Geçen sezon hakemlerden adeta kan kusan Trabzonspor, bu sezon da özellikle İ. Hacıosman’ın TFF de görev almasından sonra adeta hakem kararları ile doğranmakta. Sadece Gaziantep, Fenerbahçe ve en son Alanyaspor maçlarında nizamı üç golü sayılmayan ve her üçünde de bir şekilde VAR incelemesi dahi yapılmayan bu gollerin sayılmayışının Trabzonspor’a kaybı tam 8 puan. Diğer hakem hataları sonucu Trabzonspor’un kayıplarını yazsak, bu sayfalar yetmez.
Aslında Alanyaspor maçında hakem, net faul sonucu Alanyaspor’un kaptığı topla ceza sahasına girip ve Makouta’ nın ustaca kendini atması ile çaldığı uydurma penaltıya kadar Trabzonspor fena bir oyun oynamıyordu.
Ancak orta hakem B.P. çaldığı bu saçma sapan penaltı düdüğü ile resmen maça müdahale etmedi. Her VAR hakemi olduğunda Trabzonspor’un mutlak bir kaybına sebep olan D. T . de “bu pozisyonda temas yok” diyerek genelde olduğu gibi görmezden geldi.

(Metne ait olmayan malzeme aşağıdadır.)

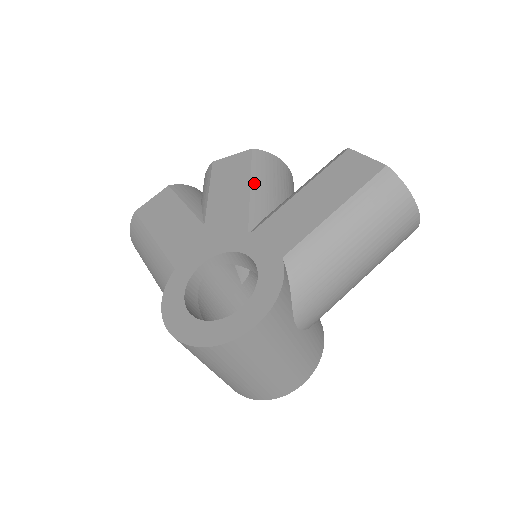
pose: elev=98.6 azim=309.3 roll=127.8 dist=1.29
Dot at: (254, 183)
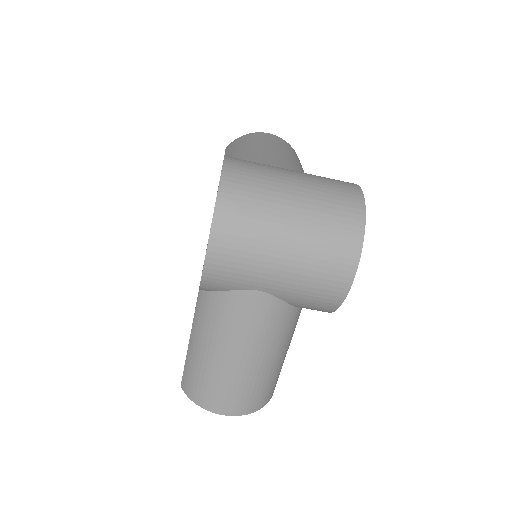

Ancak orta hakem B.P. uydurduğu penaltı ile yetinmedi. Tüm hakem hocalarının da ortak görüşleri ile teyit ettiği fahiş hatalara devam etti.
Net olarak kırmızı kart görmeleri gerekirken Richard ve kaleci Ertuğrul’u sarı kartla sahada tutan B.P. hiç hak etmediği halde ikinci sarı karttan Alanyasporlu Yusuf’u oyundan attı. Bununla da yetinmedi. Trabzonspor’un son dakikada attığı nizami golü tuhaf bir şekilde iptal etti. İptal olayına Alanyasporlu futbolcular bile şaşırdı.
Belli ki Trabzonspor’un yeni TFF ve MHK dan çekeceği var ve bu çetin bir mücadele olacak.
TFF nin Trabzonspor’a karşı bu adeta“ yok etme çabasına “ karşı Trabzonspor camiası, Başkan Ertuğrul Doğan’ı ve futbol takımını yalnız bırakmamalı.